Start of Record extracts
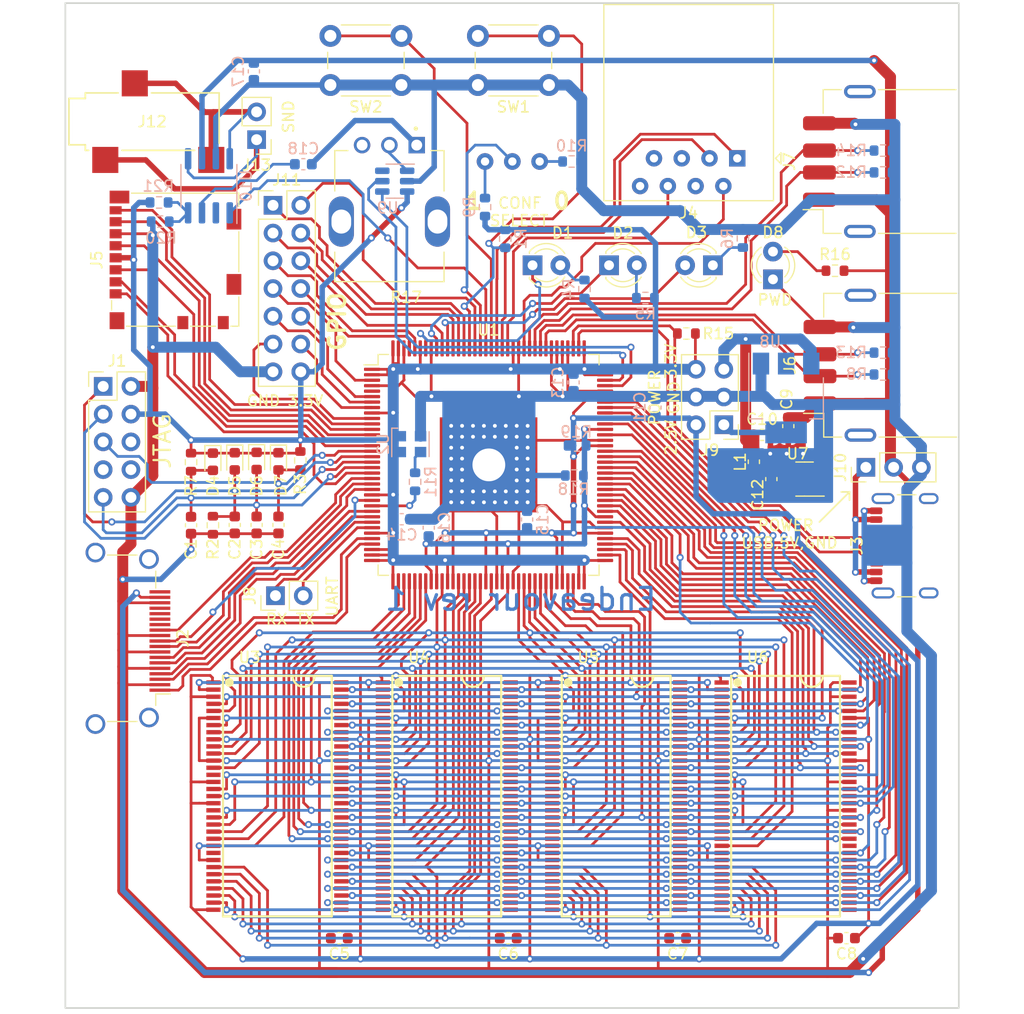
<source format=kicad_pcb>
(kicad_pcb (version 20221018) (generator pcbnew)

  (general
    (thickness 1.6)
  )

  (paper "A4")
  (layers
    (0 "F.Cu" signal)
    (31 "B.Cu" signal)
    (32 "B.Adhes" user "B.Adhesive")
    (33 "F.Adhes" user "F.Adhesive")
    (34 "B.Paste" user)
    (35 "F.Paste" user)
    (36 "B.SilkS" user "B.Silkscreen")
    (37 "F.SilkS" user "F.Silkscreen")
    (38 "B.Mask" user)
    (39 "F.Mask" user)
    (40 "Dwgs.User" user "User.Drawings")
    (41 "Cmts.User" user "User.Comments")
    (42 "Eco1.User" user "User.Eco1")
    (43 "Eco2.User" user "User.Eco2")
    (44 "Edge.Cuts" user)
    (45 "Margin" user)
    (46 "B.CrtYd" user "B.Courtyard")
    (47 "F.CrtYd" user "F.Courtyard")
    (48 "B.Fab" user)
    (49 "F.Fab" user)
    (50 "User.1" user)
    (51 "User.2" user)
    (52 "User.3" user)
    (53 "User.4" user)
    (54 "User.5" user)
    (55 "User.6" user)
    (56 "User.7" user)
    (57 "User.8" user)
    (58 "User.9" user)
  )

  (setup
    (stackup
      (layer "F.SilkS" (type "Top Silk Screen"))
      (layer "F.Paste" (type "Top Solder Paste"))
      (layer "F.Mask" (type "Top Solder Mask") (thickness 0.01))
      (layer "F.Cu" (type "copper") (thickness 0.035))
      (layer "dielectric 1" (type "core") (thickness 1.51) (material "FR4") (epsilon_r 4.5) (loss_tangent 0.02))
      (layer "B.Cu" (type "copper") (thickness 0.035))
      (layer "B.Mask" (type "Bottom Solder Mask") (thickness 0.01))
      (layer "B.Paste" (type "Bottom Solder Paste"))
      (layer "B.SilkS" (type "Bottom Silk Screen"))
      (copper_finish "None")
      (dielectric_constraints no)
    )
    (pad_to_mask_clearance 0)
    (pcbplotparams
      (layerselection 0x00010fc_ffffffff)
      (plot_on_all_layers_selection 0x0000000_00000000)
      (disableapertmacros false)
      (usegerberextensions true)
      (usegerberattributes false)
      (usegerberadvancedattributes false)
      (creategerberjobfile false)
      (dashed_line_dash_ratio 12.000000)
      (dashed_line_gap_ratio 3.000000)
      (svgprecision 4)
      (plotframeref false)
      (viasonmask false)
      (mode 1)
      (useauxorigin false)
      (hpglpennumber 1)
      (hpglpenspeed 20)
      (hpglpendiameter 15.000000)
      (dxfpolygonmode true)
      (dxfimperialunits true)
      (dxfusepcbnewfont true)
      (psnegative false)
      (psa4output false)
      (plotreference true)
      (plotvalue false)
      (plotinvisibletext false)
      (sketchpadsonfab false)
      (subtractmaskfromsilk true)
      (outputformat 1)
      (mirror false)
      (drillshape 0)
      (scaleselection 1)
      (outputdirectory "export/")
    )
  )

  (net 0 "")
  (net 1 "GND")
  (net 2 "Net-(D1-K)")
  (net 3 "Net-(D1-A)")
  (net 4 "Net-(D2-K)")
  (net 5 "Net-(D2-A)")
  (net 6 "Net-(D3-A)")
  (net 7 "+3.3V")
  (net 8 "Net-(U1-io8_130{slash}nCONFIG)")
  (net 9 "Net-(SW3-A)")
  (net 10 "Net-(SW3-C)")
  (net 11 "Net-(U1-io2_26{slash}CLK0p)")
  (net 12 "Net-(U2-CLK)")
  (net 13 "Net-(SW3-B)")
  (net 14 "/jtag and power/TDI")
  (net 15 "unconnected-(J4-Pad4)")
  (net 16 "unconnected-(J4-Pad5)")
  (net 17 "unconnected-(J4-Pad7)")
  (net 18 "unconnected-(J4-Pad8)")
  (net 19 "unconnected-(J5-DET_B-Pad9)")
  (net 20 "unconnected-(J5-DET_A-Pad10)")
  (net 21 "unconnected-(J5-SHIELD-Pad11)")
  (net 22 "unconnected-(J3-CC1-PadA5)")
  (net 23 "unconnected-(J3-SBU1-PadA8)")
  (net 24 "unconnected-(J3-CC2-PadB5)")
  (net 25 "unconnected-(J3-SBU2-PadB8)")
  (net 26 "unconnected-(J3-SHIELD-PadS1)")
  (net 27 "unconnected-(J6-Shield-Pad5)")
  (net 28 "unconnected-(J7-Shield-Pad5)")
  (net 29 "unconnected-(J2-CEC-Pad13)")
  (net 30 "unconnected-(J2-UTILITY-Pad14)")
  (net 31 "unconnected-(J2-SCL-Pad15)")
  (net 32 "unconnected-(J2-SDA-Pad16)")
  (net 33 "unconnected-(J2-HPD-Pad19)")
  (net 34 "unconnected-(J2-PadSH)")
  (net 35 "+2V5")
  (net 36 "+1V2")
  (net 37 "unconnected-(U3-NC-Pad14)")
  (net 38 "unconnected-(U3-NC-Pad19)")
  (net 39 "unconnected-(U3-NC-Pad25)")
  (net 40 "unconnected-(U3-NC-Pad43)")
  (net 41 "unconnected-(U3-NC-Pad50)")
  (net 42 "unconnected-(U3-NC-Pad53)")
  (net 43 "/DQ3")
  (net 44 "/DQ2")
  (net 45 "/DQ1")
  (net 46 "/DQ0")
  (net 47 "/DQ4")
  (net 48 "/DQ5")
  (net 49 "/DQ6")
  (net 50 "/DQ7")
  (net 51 "/DQ8")
  (net 52 "/DQ9")
  (net 53 "/DQ10")
  (net 54 "/DQ11")
  (net 55 "/DQ12")
  (net 56 "/DQ13")
  (net 57 "/DQ14")
  (net 58 "/DQ15")
  (net 59 "/ram/LDQS")
  (net 60 "/ram/LDM")
  (net 61 "/ram/~{WE}")
  (net 62 "/ram/~{CAS}")
  (net 63 "/ram/~{RAS}")
  (net 64 "/ram/~{CS0}")
  (net 65 "/ram/CKE")
  (net 66 "/ram/CK")
  (net 67 "/ram/~{CK}")
  (net 68 "/ram/UDM")
  (net 69 "/ram/UDQS")
  (net 70 "unconnected-(U4-NC-Pad14)")
  (net 71 "unconnected-(U4-NC-Pad19)")
  (net 72 "/ram/~{CS1}")
  (net 73 "unconnected-(U4-NC-Pad25)")
  (net 74 "unconnected-(U4-NC-Pad43)")
  (net 75 "unconnected-(U4-NC-Pad50)")
  (net 76 "unconnected-(U4-NC-Pad53)")
  (net 77 "unconnected-(U5-NC-Pad14)")
  (net 78 "unconnected-(U5-NC-Pad19)")
  (net 79 "/ram/~{CS2}")
  (net 80 "unconnected-(U5-NC-Pad25)")
  (net 81 "unconnected-(U5-NC-Pad43)")
  (net 82 "unconnected-(U5-NC-Pad50)")
  (net 83 "unconnected-(U5-NC-Pad53)")
  (net 84 "unconnected-(U6-NC-Pad14)")
  (net 85 "unconnected-(U6-NC-Pad19)")
  (net 86 "/ram/~{CS3}")
  (net 87 "unconnected-(U6-NC-Pad25)")
  (net 88 "unconnected-(U6-NC-Pad43)")
  (net 89 "unconnected-(U6-NC-Pad50)")
  (net 90 "unconnected-(U6-NC-Pad53)")
  (net 91 "/A14")
  (net 92 "/A15")
  (net 93 "/A10")
  (net 94 "/A13")
  (net 95 "/A0")
  (net 96 "/A1")
  (net 97 "/A2")
  (net 98 "/A3")
  (net 99 "/A4")
  (net 100 "/A5")
  (net 101 "/A6")
  (net 102 "/A7")
  (net 103 "/A8")
  (net 104 "/A9")
  (net 105 "/A11")
  (net 106 "/A12")
  (net 107 "+5V")
  (net 108 "USB_dev_Dp")
  (net 109 "USB_dev_Dm")
  (net 110 "USB_host1_Dm")
  (net 111 "USB_host1_Dp")
  (net 112 "USB_host2_Dm")
  (net 113 "USB_host2_Dp")
  (net 114 "TDMS2p")
  (net 115 "TDMS2m")
  (net 116 "TDMS1p")
  (net 117 "TDMS1m")
  (net 118 "TDMS0p")
  (net 119 "TDMS0m")
  (net 120 "TDMSCp")
  (net 121 "TDMSCm")
  (net 122 "SD_D2")
  (net 123 "SD_D3")
  (net 124 "SD_CMD")
  (net 125 "SD_CLK")
  (net 126 "SD_D0")
  (net 127 "SD_D1")
  (net 128 "Net-(J8-Pin_1)")
  (net 129 "Net-(J8-Pin_2)")
  (net 130 "/jtag and power/TCK")
  (net 131 "/jtag and power/TDO")
  (net 132 "/jtag and power/TMS")
  (net 133 "Net-(J9-Pin_1)")
  (net 134 "unconnected-(J1-Pin_6-Pad6)")
  (net 135 "unconnected-(J1-Pin_7-Pad7)")
  (net 136 "unconnected-(J1-Pin_8-Pad8)")
  (net 137 "Net-(U7-SW)")
  (net 138 "unconnected-(U1-ADC_VREF_5-Pad5)")
  (net 139 "Net-(J9-Pin_5)")
  (net 140 "Net-(J10-Pin_1)")
  (net 141 "Net-(U7-BST)")
  (net 142 "Net-(D8-A)")
  (net 143 "Net-(D3-K)")
  (net 144 "RJ45_1")
  (net 145 "RJ45_2")
  (net 146 "RJ45_3")
  (net 147 "RJ45_6")
  (net 148 "Net-(C18-Pad1)")
  (net 149 "Net-(U10-IN+)")
  (net 150 "Net-(J13-Pin_1)")
  (net 151 "Net-(J13-Pin_2)")
  (net 152 "Net-(U10-IN-)")
  (net 153 "Net-(U9-VOUT)")
  (net 154 "SND_SDA")
  (net 155 "SND_SCL")
  (net 156 "unconnected-(U9-A0-Pad6)")
  (net 157 "SND_ENABLE")
  (net 158 "unconnected-(U10-NC-Pad2)")
  (net 159 "GPIO1")
  (net 160 "GPIO2")
  (net 161 "GPIO3")
  (net 162 "GPIO4")
  (net 163 "GPIO5")
  (net 164 "GPIO6")
  (net 165 "GPIO7")
  (net 166 "GPIO8")
  (net 167 "GPIO9")
  (net 168 "GPIO10")
  (net 169 "GPIO11")
  (net 170 "GPIO12")
  (net 171 "unconnected-(R17-Pad3)")
  (net 172 "Net-(U1-io8_126{slash}VREFB8N0)")

  (footprint "Connector_PinHeader_2.54mm:PinHeader_1x03_P2.54mm_Vertical" (layer "F.Cu") (at 182.75 83 90))

  (footprint "engeavour:TSOP66-400" (layer "F.Cu") (at 144.4 113.1))

  (footprint "Button_Switch_THT:SW_PUSH_6mm" (layer "F.Cu") (at 140.25 48 180))

  (footprint "LED_THT:LED_D3.0mm" (layer "F.Cu") (at 159.25 64.5))

  (footprint "Capacitor_SMD:C_0603_1608Metric" (layer "F.Cu") (at 173.25 80.025))

  (footprint "Resistor_SMD:R_0603_1608Metric" (layer "F.Cu") (at 123 88.3 90))

  (footprint "engeavour:TSOP66-400" (layer "F.Cu") (at 128.9 113.1))

  (footprint "Capacitor_SMD:C_0603_1608Metric" (layer "F.Cu") (at 127 88.275 90))

  (footprint "MountingHole:MountingHole_2.2mm_M2" (layer "F.Cu") (at 187.75 44))

  (footprint "Connector_RJ:RJ45_Amphenol_54602-x08_Horizontal" (layer "F.Cu") (at 170.98 54.71 180))

  (footprint "Resistor_SMD:R_0603_1608Metric" (layer "F.Cu") (at 131 82.375 90))

  (footprint "Connector_PinHeader_2.54mm:PinHeader_1x02_P2.54mm_Vertical" (layer "F.Cu") (at 127 53 180))

  (footprint "Diode_SMD:D_0603_1608Metric" (layer "F.Cu") (at 125 82.45 -90))

  (footprint "engeavour:TRIM_PT01-D115D-B104" (layer "F.Cu") (at 139.15 60.5 180))

  (footprint "Connector_Card:microSD_HC_Molex_104031-0811" (layer "F.Cu") (at 119.55 64.01 90))

  (footprint "Connector_USB:USB_A_Receptacle_GCT_USB1046" (layer "F.Cu") (at 185.75 55 90))

  (footprint "Connector_USB:USB_A_Receptacle_GCT_USB1046" (layer "F.Cu") (at 185.8 73.65 90))

  (footprint "LED_THT:LED_D3.0mm" (layer "F.Cu") (at 152.25 64.5))

  (footprint "Capacitor_SMD:C_0603_1608Metric" (layer "F.Cu") (at 125 88.275 90))

  (footprint "Capacitor_SMD:C_0603_1608Metric" (layer "F.Cu") (at 150.025 126.1 180))

  (footprint "engeavour:sw3_2.5mm" (layer "F.Cu") (at 150.4 55))

  (footprint "Capacitor_SMD:C_0603_1608Metric" (layer "F.Cu") (at 134.5646 126.1 180))

  (footprint "Button_Switch_THT:SW_PUSH_6mm" (layer "F.Cu") (at 153.75 48 180))

  (footprint "engeavour:TSOP66-400" (layer "F.Cu") (at 159.9 113.1))

  (footprint "Capacitor_SMD:C_0603_1608Metric" (layer "F.Cu") (at 175.65 79.225 -90))

  (footprint "Resistor_SMD:R_0603_1608Metric" (layer "F.Cu") (at 179.925 65))

  (footprint "MountingHole:MountingHole_2.2mm_M2" (layer "F.Cu") (at 113 44))

  (footprint "Connector_PinHeader_2.54mm:PinHeader_1x02_P2.54mm_Vertical" (layer "F.Cu") (at 128.725 94.75 90))

  (footprint "engeavour:TSOP66-400" (layer "F.Cu") (at 175.4 113.1))

  (footprint "engeavour:USB_C_Receptacle_GCT_USB4105-xx-A_16P_TopMnt_Horizontal" (layer "F.Cu") (at 187.425 90.18 90))

  (footprint "Diode_SMD:D_0603_1608Metric" (layer "F.Cu") (at 129 82.45 -90))

  (footprint "Diode_SMD:D_0603_1608Metric" (layer "F.Cu") (at 127 82.4125 -90))

  (footprint "Connector_HDMI:HDMI_A_Amphenol_10029449-x01xLF_Horizontal" (layer "F.Cu")
    (tstamp 8ca48f4a-a5a6-4d97-bce4-346b33510ed7)
    (at 113.15 98.65 -90)
    (descr "HDMI Type A connector, Amphenol 10029449-001TLF 10029449-001RLF 10029449-101TLF 10029449-101RLF, Right Angle(https://cdn.amphenol-icc.com/media/wysiwyg/files/drawing/10029449.pdf)")
    (tags "hdmi right angle")
    (property "Sheetfile" "peripherals.kicad_sch")
    (property "Sheetname" "peripheral")
    (property "ki_description" "HDMI type A connector")
    (property "ki_keywords" "hdmi conn")
    (path "/6bba2db1-2d29-44bc-acee-88873e1e8b48/348f6d8e-4ea5-4a29-b2dd-b0beaac824dd")
    (attr smd)
    (fp_text reference "J2" (at 0 -7.1 90 unlocked) (layer "F.SilkS")
        (effects (font (size 1 1) (thickness 0.153)))
      (tstamp 16c82cc7-bf33-4db1-8be5-03c0a7944e87)
    )
    (fp_text value "HDMI_A" (at 0 5.9 -90 unlocked) (layer "F.Fab")
        (effects (font (size 1 1) (thickness 0.15)))
      (tstamp 4b33d43f-bcc2-49f5-ac6e-395b039e4687)
    )
    (fp_text user "PCB Edge" (at 0 3.5 -90 unlocked) (layer "Dwgs.User")
        (effects (font (size 1 1) (thickness 0.15)))
      (tstamp e77f5c8d-4c50-4014-a5b5-b5b3c9bed8da)
    )
    (fp_text user "${REFERENCE}" (at 0 0.9 -90 unlocked) (layer "F.Fab")
        (effects (font (size 1 1) (thickness 0.15)))
      (tstamp 150327e4-b7d4-4642-9aa4-638c43781d25)
    )
    (fp_line (start -7.62 -0.2) (end -7.62 -2.9)
      (stroke (width 0.12) (type solid)) (layer "F.SilkS") (tstamp 3eaa0467-a13a-4712-a4dc-473d9278c3a5))
    (fp_line (start -6.15 -4.62) (end -4.6 -4.62)
      (stroke (width 0.12) (type solid)) (layer "F.SilkS") (tstamp 68e8a100-07be-45ce-a029-c273dd9b910a))
    (fp_line (start 5.1 -5.95) (end 5.1 -4.62)
      (stroke (width 0.12) (type solid)) (layer "F.SilkS") (tstamp 5d6d6f2f-17b9-45c5-9e4f-f01c99d58de6))
    (fp_line (start 5.1 -4.62) (end 6.15 -4.62)
      (stroke (width 0.12) (type solid)) (layer "F.SilkS") (tstamp 5513dcc6-1e9b-4474-9b11-cf69911571ea))
    (fp_line (start 7.62 -2.9) (end 7.62 -0.2)
      (stroke (width 0.12) (type solid)) (layer "F.SilkS") (tstamp a085f9ac-344b-4a5b-a468-91fac6692b45))
    (fp_line (start -6.5 3.5) (end 6.5 3.5)
      (stroke (width 0.12) (type solid)) (layer "Dwgs.User") (tstamp 650afa9e-b929-4ccf-b22b-cda82ea63cfd))
    (fp_line (start -9.25 -5.4) (end -4.9 -5.4)
      (stroke (width 0.05) (type solid)) (layer "F.CrtYd") (tstamp 32912eca-05ba-41be-a165-0bbc79608c06))
    (fp_line (start -9.25 5) (end -9.25 -5.4)
      (stroke (width 0.05) (type solid)) (layer "F.CrtYd") (tstamp 33011c81-dd61-4121-8d5a-ab66ffc318cd))
    (fp_line (start -4.9 -6.45) (end 5.4 -6.45)
      (stroke (width 0.05) (type solid)) (layer "F.CrtYd") (tstamp 4688650a-ffcf-42f8-a852-2887aea5fbfb))
    (fp_line (start -4.9 -5.4) (end -4.9 -6.45)
      (stroke (width 0.05) (type solid)) (layer 
... [553833 chars truncated]
</source>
End of Record extracts
## The task
Transcribe the lines above between the line holding "187.425 90.18 90))" and the line holding "(fp_line (start -7.62", inclusive, exactly as they stand and with nothing added.

## Task solution
  (footprint "engeavour:USB_C_Receptacle_GCT_USB4105-xx-A_16P_TopMnt_Horizontal" (layer "F.Cu") (at 187.425 90.18 90))

  (footprint "Diode_SMD:D_0603_1608Metric" (layer "F.Cu") (at 129 82.45 -90))

  (footprint "Diode_SMD:D_0603_1608Metric" (layer "F.Cu") (at 127 82.4125 -90))

  (footprint "Connector_HDMI:HDMI_A_Amphenol_10029449-x01xLF_Horizontal" (layer "F.Cu")
    (tstamp 8ca48f4a-a5a6-4d97-bce4-346b33510ed7)
    (at 113.15 98.65 -90)
    (descr "HDMI Type A connector, Amphenol 10029449-001TLF 10029449-001RLF 10029449-101TLF 10029449-101RLF, Right Angle(https://cdn.amphenol-icc.com/media/wysiwyg/files/drawing/10029449.pdf)")
    (tags "hdmi right angle")
    (property "Sheetfile" "peripherals.kicad_sch")
    (property "Sheetname" "peripheral")
    (property "ki_description" "HDMI type A connector")
    (property "ki_keywords" "hdmi conn")
    (path "/6bba2db1-2d29-44bc-acee-88873e1e8b48/348f6d8e-4ea5-4a29-b2dd-b0beaac824dd")
    (attr smd)
    (fp_text reference "J2" (at 0 -7.1 90 unlocked) (layer "F.SilkS")
        (effects (font (size 1 1) (thickness 0.153)))
      (tstamp 16c82cc7-bf33-4db1-8be5-03c0a7944e87)
    )
    (fp_text value "HDMI_A" (at 0 5.9 -90 unlocked) (layer "F.Fab")
        (effects (font (size 1 1) (thickness 0.15)))
      (tstamp 4b33d43f-bcc2-49f5-ac6e-395b039e4687)
    )
    (fp_text user "PCB Edge" (at 0 3.5 -90 unlocked) (layer "Dwgs.User")
        (effects (font (size 1 1) (thickness 0.15)))
      (tstamp e77f5c8d-4c50-4014-a5b5-b5b3c9bed8da)
    )
    (fp_text user "${REFERENCE}" (at 0 0.9 -90 unlocked) (layer "F.Fab")
        (effects (font (size 1 1) (thickness 0.15)))
      (tstamp 150327e4-b7d4-4642-9aa4-638c43781d25)
    )
    (fp_line (start -7.62 -0.2) (end -7.62 -2.9)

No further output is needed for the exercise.